◆ **WORK ITEM**
Each record below needs to be retyped exactly.
MATERIAL FOR THIS EXERCISE Start Marker
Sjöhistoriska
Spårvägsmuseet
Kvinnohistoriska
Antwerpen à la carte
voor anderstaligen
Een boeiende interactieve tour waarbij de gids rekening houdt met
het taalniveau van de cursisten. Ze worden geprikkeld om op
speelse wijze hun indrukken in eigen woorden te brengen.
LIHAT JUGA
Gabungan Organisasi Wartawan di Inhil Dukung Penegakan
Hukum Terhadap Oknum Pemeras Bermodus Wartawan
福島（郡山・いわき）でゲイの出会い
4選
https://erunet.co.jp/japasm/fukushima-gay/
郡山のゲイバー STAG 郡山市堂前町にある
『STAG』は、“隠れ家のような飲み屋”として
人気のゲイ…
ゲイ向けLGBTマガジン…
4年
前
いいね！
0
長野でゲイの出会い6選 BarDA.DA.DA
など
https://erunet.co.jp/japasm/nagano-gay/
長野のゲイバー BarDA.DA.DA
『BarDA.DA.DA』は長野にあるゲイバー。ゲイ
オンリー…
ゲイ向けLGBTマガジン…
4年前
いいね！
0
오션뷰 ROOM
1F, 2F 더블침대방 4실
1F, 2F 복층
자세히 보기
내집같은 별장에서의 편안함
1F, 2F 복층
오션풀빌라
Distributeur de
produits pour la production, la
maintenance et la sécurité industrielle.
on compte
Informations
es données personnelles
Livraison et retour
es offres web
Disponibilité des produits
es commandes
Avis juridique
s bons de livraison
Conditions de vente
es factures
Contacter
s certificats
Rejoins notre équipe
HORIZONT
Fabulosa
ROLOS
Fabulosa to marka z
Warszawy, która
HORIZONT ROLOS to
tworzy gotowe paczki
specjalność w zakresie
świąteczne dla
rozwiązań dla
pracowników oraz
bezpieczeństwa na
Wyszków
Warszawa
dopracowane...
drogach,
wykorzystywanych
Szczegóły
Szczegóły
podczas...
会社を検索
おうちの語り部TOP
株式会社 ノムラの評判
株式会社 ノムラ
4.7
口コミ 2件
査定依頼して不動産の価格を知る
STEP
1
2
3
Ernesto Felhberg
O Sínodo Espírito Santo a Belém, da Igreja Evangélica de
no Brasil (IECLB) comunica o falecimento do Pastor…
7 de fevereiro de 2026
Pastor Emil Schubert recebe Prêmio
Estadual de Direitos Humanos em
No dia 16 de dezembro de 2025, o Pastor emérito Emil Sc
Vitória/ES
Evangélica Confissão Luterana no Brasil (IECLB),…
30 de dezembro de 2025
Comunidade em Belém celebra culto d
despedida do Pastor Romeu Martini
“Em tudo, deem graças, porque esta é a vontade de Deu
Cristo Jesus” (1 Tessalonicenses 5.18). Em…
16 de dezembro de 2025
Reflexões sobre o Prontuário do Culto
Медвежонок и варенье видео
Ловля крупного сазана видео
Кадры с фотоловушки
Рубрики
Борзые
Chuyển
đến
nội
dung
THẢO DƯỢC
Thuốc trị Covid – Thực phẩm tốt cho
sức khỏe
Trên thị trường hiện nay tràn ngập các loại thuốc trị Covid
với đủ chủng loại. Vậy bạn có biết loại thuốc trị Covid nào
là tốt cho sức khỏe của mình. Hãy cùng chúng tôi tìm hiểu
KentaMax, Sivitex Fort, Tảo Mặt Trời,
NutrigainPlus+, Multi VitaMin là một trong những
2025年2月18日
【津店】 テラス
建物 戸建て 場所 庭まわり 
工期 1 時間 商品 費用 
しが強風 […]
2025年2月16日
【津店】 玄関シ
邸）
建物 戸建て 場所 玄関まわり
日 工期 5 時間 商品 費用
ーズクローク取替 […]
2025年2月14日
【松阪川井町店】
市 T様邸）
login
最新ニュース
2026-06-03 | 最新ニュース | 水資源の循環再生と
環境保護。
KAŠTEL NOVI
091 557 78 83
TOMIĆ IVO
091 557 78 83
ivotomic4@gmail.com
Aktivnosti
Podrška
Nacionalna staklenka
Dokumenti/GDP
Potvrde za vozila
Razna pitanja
MATERIAL FOR THIS EXERCISE End Marker
◆ **RESULT OF THE TASK**
Sjöhistoriska
Spårvägsmuseet
Kvinnohistoriska
Antwerpen à la carte
voor anderstaligen
Een boeiende interactieve tour waarbij de gids rekening houdt met
het taalniveau van de cursisten. Ze worden geprikkeld om op
speelse wijze hun indrukken in eigen woorden te brengen.
LIHAT JUGA
Gabungan Organisasi Wartawan di Inhil Dukung Penegakan
Hukum Terhadap Oknum Pemeras Bermodus Wartawan
福島（郡山・いわき）でゲイの出会い
4選
https://erunet.co.jp/japasm/fukushima-gay/
郡山のゲイバー STAG 郡山市堂前町にある
『STAG』は、“隠れ家のような飲み屋”として
人気のゲイ…
ゲイ向けLGBTマガジン…
4年
前
いいね！
0
長野でゲイの出会い6選 BarDA.DA.DA
など
https://erunet.co.jp/japasm/nagano-gay/
長野のゲイバー BarDA.DA.DA
『BarDA.DA.DA』は長野にあるゲイバー。ゲイ
オンリー…
ゲイ向けLGBTマガジン…
4年前
いいね！
0
오션뷰 ROOM
1F, 2F 더블침대방 4실
1F, 2F 복층
자세히 보기
내집같은 별장에서의 편안함
1F, 2F 복층
오션풀빌라
Distributeur de
produits pour la production, la
maintenance et la sécurité industrielle.
on compte
Informations
es données personnelles
Livraison et retour
es offres web
Disponibilité des produits
es commandes
Avis juridique
s bons de livraison
Conditions de vente
es factures
Contacter
s certificats
Rejoins notre équipe
HORIZONT
Fabulosa
ROLOS
Fabulosa to marka z
Warszawy, która
HORIZONT ROLOS to
tworzy gotowe paczki
specjalność w zakresie
świąteczne dla
rozwiązań dla
pracowników oraz
bezpieczeństwa na
Wyszków
Warszawa
dopracowane...
drogach,
wykorzystywanych
Szczegóły
Szczegóły
podczas...
会社を検索
おうちの語り部TOP
株式会社 ノムラの評判
株式会社 ノムラ
4.7
口コミ 2件
査定依頼して不動産の価格を知る
STEP
1
2
3
Ernesto Felhberg
O Sínodo Espírito Santo a Belém, da Igreja Evangélica de
no Brasil (IECLB) comunica o falecimento do Pastor…
7 de fevereiro de 2026
Pastor Emil Schubert recebe Prêmio
Estadual de Direitos Humanos em
No dia 16 de dezembro de 2025, o Pastor emérito Emil Sc
Vitória/ES
Evangélica Confissão Luterana no Brasil (IECLB),…
30 de dezembro de 2025
Comunidade em Belém celebra culto d
despedida do Pastor Romeu Martini
“Em tudo, deem graças, porque esta é a vontade de Deu
Cristo Jesus” (1 Tessalonicenses 5.18). Em…
16 de dezembro de 2025
Reflexões sobre o Prontuário do Culto
Медвежонок и варенье видео
Ловля крупного сазана видео
Кадры с фотоловушки
Рубрики
Борзые
Chuyển
đến
nội
dung
THẢO DƯỢC
Thuốc trị Covid – Thực phẩm tốt cho
sức khỏe
Trên thị trường hiện nay tràn ngập các loại thuốc trị Covid
với đủ chủng loại. Vậy bạn có biết loại thuốc trị Covid nào
là tốt cho sức khỏe của mình. Hãy cùng chúng tôi tìm hiểu
KentaMax, Sivitex Fort, Tảo Mặt Trời,
NutrigainPlus+, Multi VitaMin là một trong những
2025年2月18日
【津店】 テラス
建物 戸建て 場所 庭まわり 
工期 1 時間 商品 費用 
しが強風 […]
2025年2月16日
【津店】 玄関シ
邸）
建物 戸建て 場所 玄関まわり
日 工期 5 時間 商品 費用
ーズクローク取替 […]
2025年2月14日
【松阪川井町店】
市 T様邸）
login
最新ニュース
2026-06-03 | 最新ニュース | 水資源の循環再生と
環境保護。
KAŠTEL NOVI
091 557 78 83
TOMIĆ IVO
091 557 78 83
ivotomic4@gmail.com
Aktivnosti
Podrška
Nacionalna staklenka
Dokumenti/GDP
Potvrde za vozila
Razna pitanja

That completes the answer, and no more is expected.